Like his friend Vincent Van Gogh, with whom in 1888 he spent nine weeks painting in Arles, Paul Gauguin experienced bouts of depression and at one time attempted suicide. Disappointed with Impressionism, he felt that traditional European painting had become too imitative and lacked symbolic depth. By contrast, the art of Africa and Asia seemed to him full of mystic symbolism and vigour. There was a vogue in Europe at the time for the art of other cultures, especially that of Japan (Japonism).

Japonism, or Japonisme, the original French term, which is also used in English, is a term for the influence of the arts of Japan on those of the West. The word was first used by Jules Claretie in his book L’Art Francais en 1872 published in that year. Works arising from the direct transfer of principles of Japanese art on Western, especially by French artists, are called japonesque.

From the 1860s, ukiyo-e, Japanese wood-block prints, became a source of inspiration for many European impressionist painters in France and the rest of the West, and eventually for Art Nouveau and Cubism. Artists were especially affected by the lack of perspective and shadow, the flat areas of strong colour, the compositional freedom in placing the subject off-centre, with mostly low diagonal axes to the background.

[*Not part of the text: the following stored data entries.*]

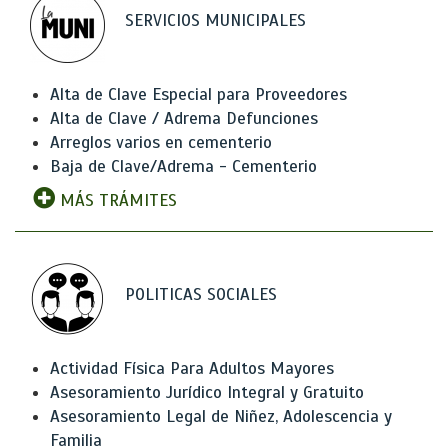
SERVICIOS MUNICIPALES
Alta de Clave Especial para Proveedores
Alta de Clave / Adrema Defunciones
Arreglos varios en cementerio
Baja de Clave/Adrema - Cementerio
MÁS TRÁMITES
POLITICAS SOCIALES
Actividad Física Para Adultos Mayores
Asesoramiento Jurídico Integral y Gratuito
Asesoramiento Legal de Niñez, Adolescencia y
Familia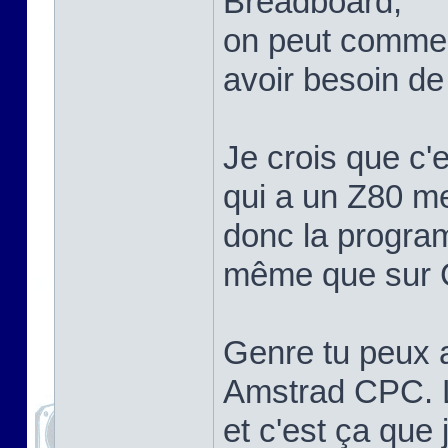
Breadboard,
on peut comme
avoir besoin de
Je crois que c'
qui a un Z80 me
donc la program
même que sur C
Genre tu peux a
Amstrad CPC. Le
et c'est ça que 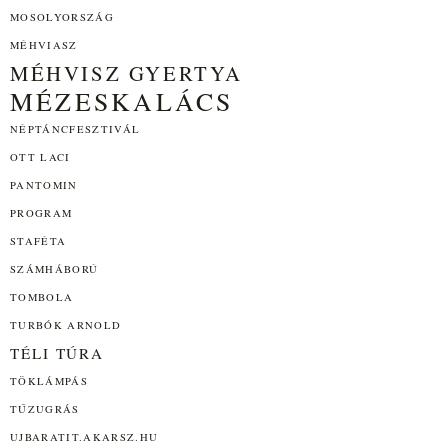
MOSOLYORSZÁG
MÉHVIASZ
MÉHVISZ GYERTYA
MÉZESKALÁCS
NÉPTÁNCFESZTIVÁL
OTT LACI
PANTOMIN
PROGRAM
STAFÉTA
SZÁMHÁBORÚ
TOMBOLA
TURBÓK ARNOLD
TÉLI TÚRA
TÖKLÁMPÁS
TŰZUGRÁS
UJBARATIT.AKARSZ.HU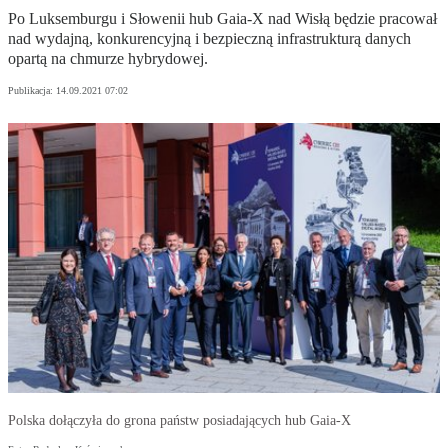
Po Luksemburgu i Słowenii hub Gaia-X nad Wisłą będzie pracował
nad wydajną, konkurencyjną i bezpieczną infrastrukturą danych
opartą na chmurze hybrydowej.
Publikacja:
14.09.2021 07:02
Polska dołączyła do grona państw posiadających hub Gaia-X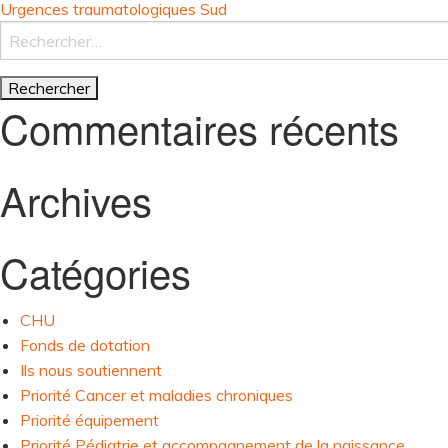
Navigation
Urgences traumatologiques Sud
Rechercher :
de
Commentaires récents
l’article
Archives
Catégories
CHU
Fonds de dotation
Ils nous soutiennent
Priorité Cancer et maladies chroniques
Priorité équipement
Priorité Pédiatrie et accompagnement de la naissance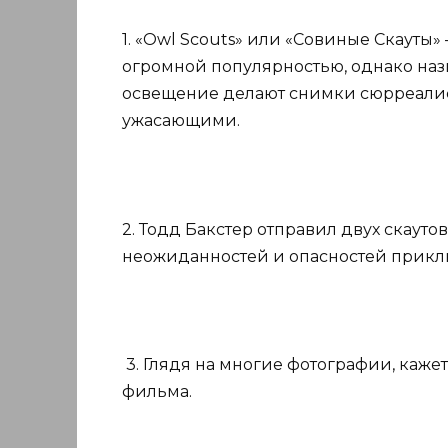
1. «Owl Scouts» или «Совиные Скауты»
огромной популярностью, однако назв
освещение делают снимки сюрреалис
ужасающими.
2. Тодд Бакстер отправил двух скауто
неожиданностей и опасностей приклю
3. Глядя на многие фотографии, кажет
фильма.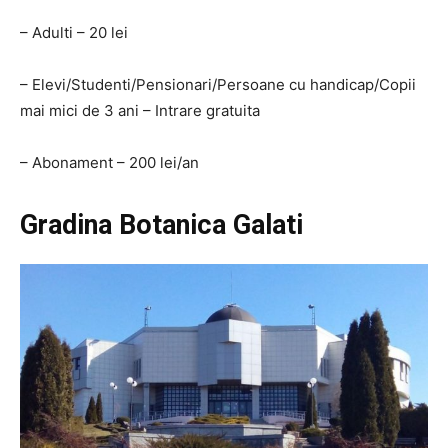
– Adulti – 20 lei
– Elevi/Studenti/Pensionari/Persoane cu handicap/Copii
mai mici de 3 ani – Intrare gratuita
– Abonament – 200 lei/an
Gradina Botanica Galati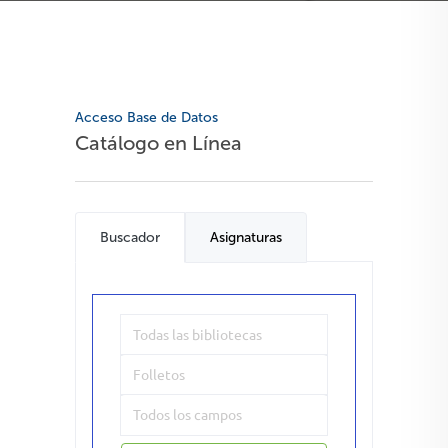
Acceso Base de Datos
Catálogo en Línea
Buscador
Asignaturas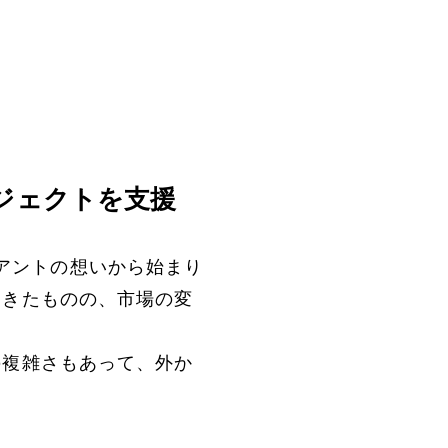
ジェクトを支援
アントの想いから始まり
てきたものの、市場の変
の複雑さもあって、外か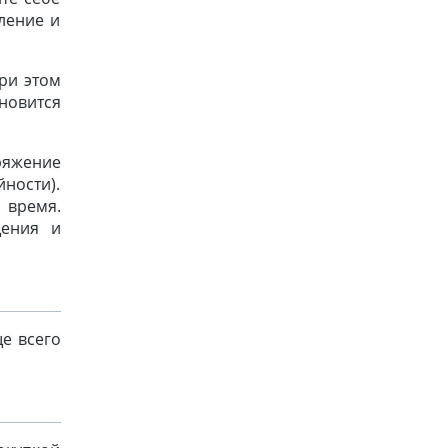
ление и
При этом
ановится
ряжение
ности).
 время.
щения и
ще всего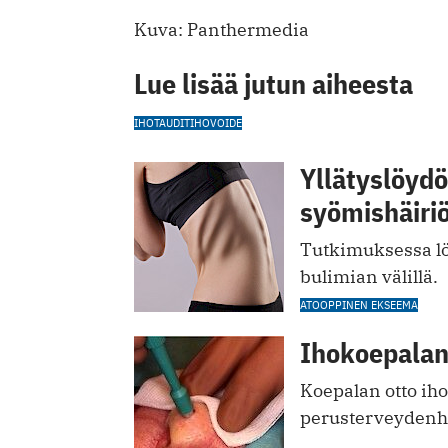
Kuva: Panthermedia
Lue lisää jutun aiheesta
IHOTAUDIT
IHOVOIDE
Yllätyslöydö
syömishäiriö
Tutkimuksessa löy
bulimian välillä.
ATOOPPINEN EKSEEMA
Ihokoepalan
Koepalan otto iho
perusterveydenhu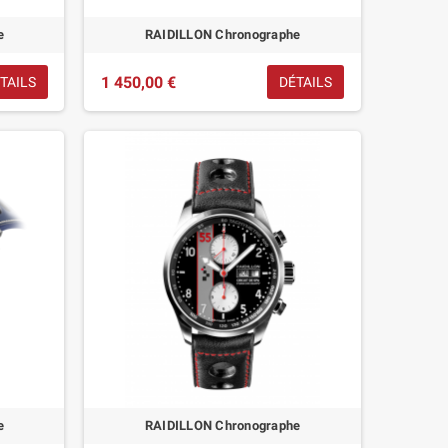
e
RAIDILLON Chronographe
1 450,00 €
TAILS
DÉTAILS
e
RAIDILLON Chronographe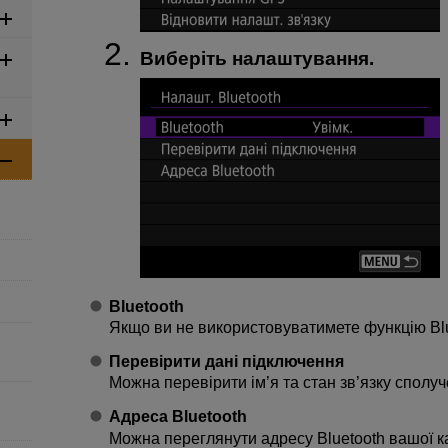
Виберіть налаштування.
Bluetooth
Якщо ви не використовуватимете функцію Blue
Перевірити дані підключення
Можна перевірити ім’я та стан зв’язку сполу
Адреса Bluetooth
Можна переглянути адресу Bluetooth вашої к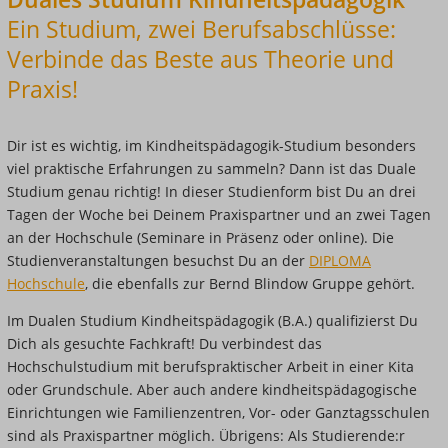
Ein Studium, zwei Berufsabschlüsse:
Verbinde das Beste aus Theorie und
Praxis!
Dir ist es wichtig, im Kindheitspädagogik-Studium besonders
viel praktische Erfahrungen zu sammeln? Dann ist das Duale
Studium genau richtig! In dieser Studienform bist Du an drei
Tagen der Woche bei Deinem Praxispartner und an zwei Tagen
an der Hochschule (Seminare in Präsenz oder online). Die
Studienveranstaltungen besuchst Du an der
DIPLOMA
Hochschule
, die ebenfalls zur Bernd Blindow Gruppe gehört.
Im Dualen Studium Kindheitspädagogik (B.A.) qualifizierst Du
Dich als gesuchte Fachkraft! Du verbindest das
Hochschulstudium mit berufspraktischer Arbeit in einer Kita
oder Grundschule. Aber auch andere kindheitspädagogische
Einrichtungen wie Familienzentren, Vor- oder Ganztagsschulen
sind als Praxispartner möglich. Übrigens: Als Studierende:r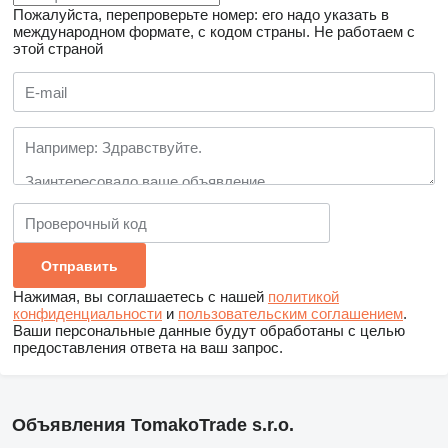
Пожалуйста, перепроверьте номер: его надо указать в
международном формате, с кодом страны.
Не работаем с
этой страной
Нажимая, вы соглашаетесь с нашей
политикой
конфиденциальности
и
пользовательским соглашением
.
Ваши персональные данные будут обработаны с целью
предоставления ответа на ваш запрос.
Объявления TomakoTrade s.r.o.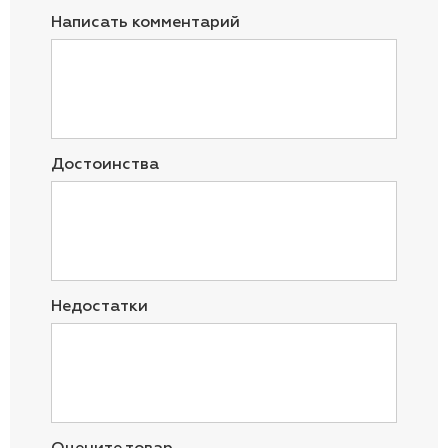
Написать комментарий
Достоинства
Недостатки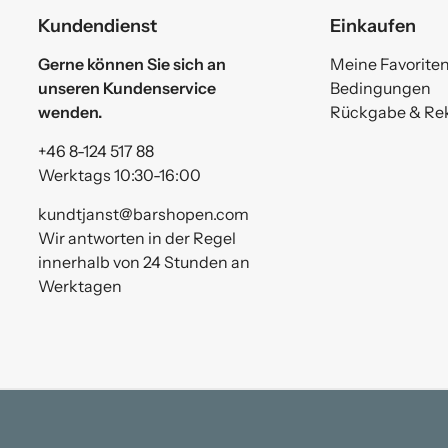
Kundendienst
Einkaufen
Gerne können Sie sich an
Meine Favorite
unseren Kundenservice
Bedingungen
wenden.
Rückgabe & Re
+46 8-124 517 88
Werktags 10:30-16:00
kundtjanst@barshopen.com
Wir antworten in der Regel
innerhalb von 24 Stunden an
Werktagen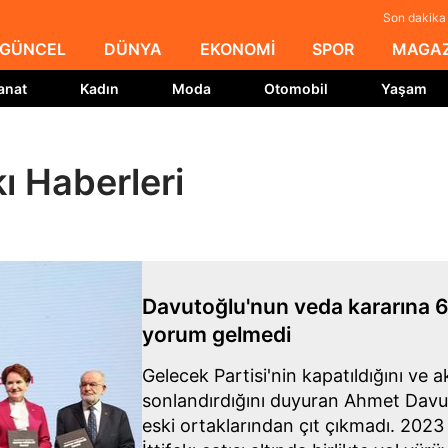
Son dakika M
GÜNCEL
DÜNYA
EKONOMİ
SPOR
MAGAZ
anat
Kadın
Moda
Otomobil
Yaşam
kı Haberleri
Davutoğlu'nun veda kararına 6'
yorum gelmedi
Gelecek Partisi'nin kapatıldığını ve ak
sonlandırdığını duyuran Ahmet Davu
eski ortaklarından çıt çıkmadı. 2023 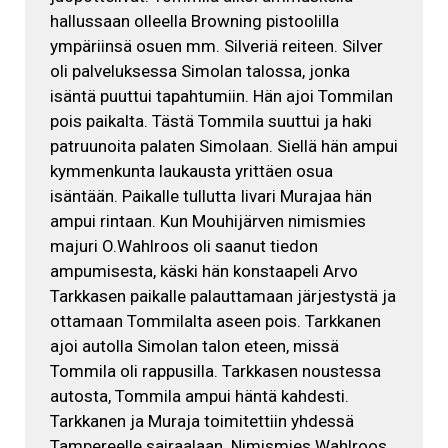
hallussaan olleella Browning pistoolilla
ympäriinsä osuen mm. Silveriä reiteen. Silver
oli palveluksessa Simolan talossa, jonka
isäntä puuttui tapahtumiin. Hän ajoi Tommilan
pois paikalta. Tästä Tommila suuttui ja haki
patruunoita palaten Simolaan. Siellä hän ampui
kymmenkunta laukausta yrittäen osua
isäntään. Paikalle tullutta Iivari Murajaa hän
ampui rintaan. Kun Mouhijärven nimismies
majuri O.Wahlroos oli saanut tiedon
ampumisesta, käski hän konstaapeli Arvo
Tarkkasen paikalle palauttamaan järjestystä ja
ottamaan Tommilalta aseen pois. Tarkkanen
ajoi autolla Simolan talon eteen, missä
Tommila oli rappusilla. Tarkkasen noustessa
autosta, Tommila ampui häntä kahdesti.
Tarkkanen ja Muraja toimitettiin yhdessä
Tampereelle sairaalaan. Nimismies Wahlroos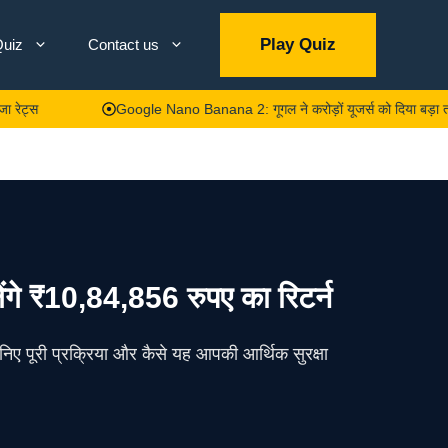
Play Quiz
uiz
Contact us
Google Nano Banana 2: गूगल ने करोड़ों यूजर्स को दिया बड़ा तोहफा, अब फोन
₹10,84,856 रुपए का रिटर्न
िए पूरी प्रक्रिया और कैसे यह आपकी आर्थिक सुरक्षा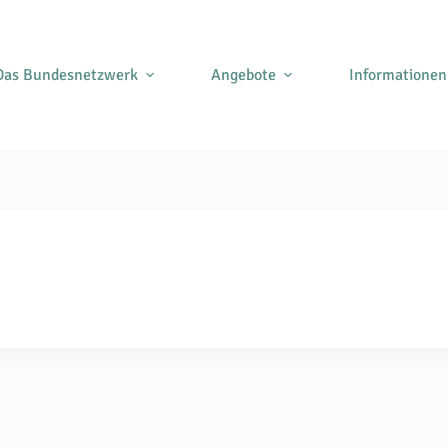
Das Bundesnetzwerk
Angebote
Informationen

Under the influence of folk art and Japanese prints, Gauguin evolved towards Cloisonnism, a style given its name by the critic Édouard Dujardin in response to Emile Bernard’s cloisonne enamelling technique. Gauguin was very appreciative of Bernard’s art and of his daring with the employment of a style which suited Gauguin in his quest to express the essence of the objects in his art. In The Yellow Christ (1889), often cited as a quintessential Cloisonnist work, the image was reduced to areas of pure colour separated by heavy black outlines. In such works Gauguin paid little attention to classical perspective and boldly eliminated subtle gradations of colour, thereby dispensing with the two most characteristic principles of post-Renaissance painting. His painting later evolved towards Synthetism in which neither form nor colour predominate but each has an equal role.

In 1891, Gauguin, frustrated by lack of recognition at home and financially destitute, sailed to the tropics to escape European civilization and “everything that is artificial and conventional.” (Before this he had made several attempts to find a tropical paradise where he could ‘live on fish and fruit’ and paint in his increasingly primitive style, including short stays in Martinique and as a labourer on the Panama Canal construction, however he was dismissed from his job after only two weeks). Living in Mataiea Village in Tahiti, he painted “Fatata te Miti” (“By the Sea”), “Ia Orana Maria” (Ave Maria) and other depictions of Tahitian life. He moved to Punaauia in 1897, where he created the masterpiece painting “Where Do We Come From” and then lived the rest of his life in the Marquesas Islands, returning to France only once, when he painted at Pont-Aven. His works of that period are full of quasi-religious symbolism and an exoticized view of the inhabitants of Polynesia. In Polynesia he sided with the native peoples, clashing often with the colonial authorities and with the Catholic Church. During this period he also wrote the book Avant et après (before and after), a fragmented collection of observations about life in Polynesia, memories from his life and comments on literature and paintings. In 1903, due to a problem with the church and the government, he was sentenced to three months in prison, and charged a fine. At that time he was being supported by the art dealer Ambroise Vollard. He died of syphilis before he could start the prison sentence. His body had been weakened by alcohol and a dissipated life. He was 54 years old.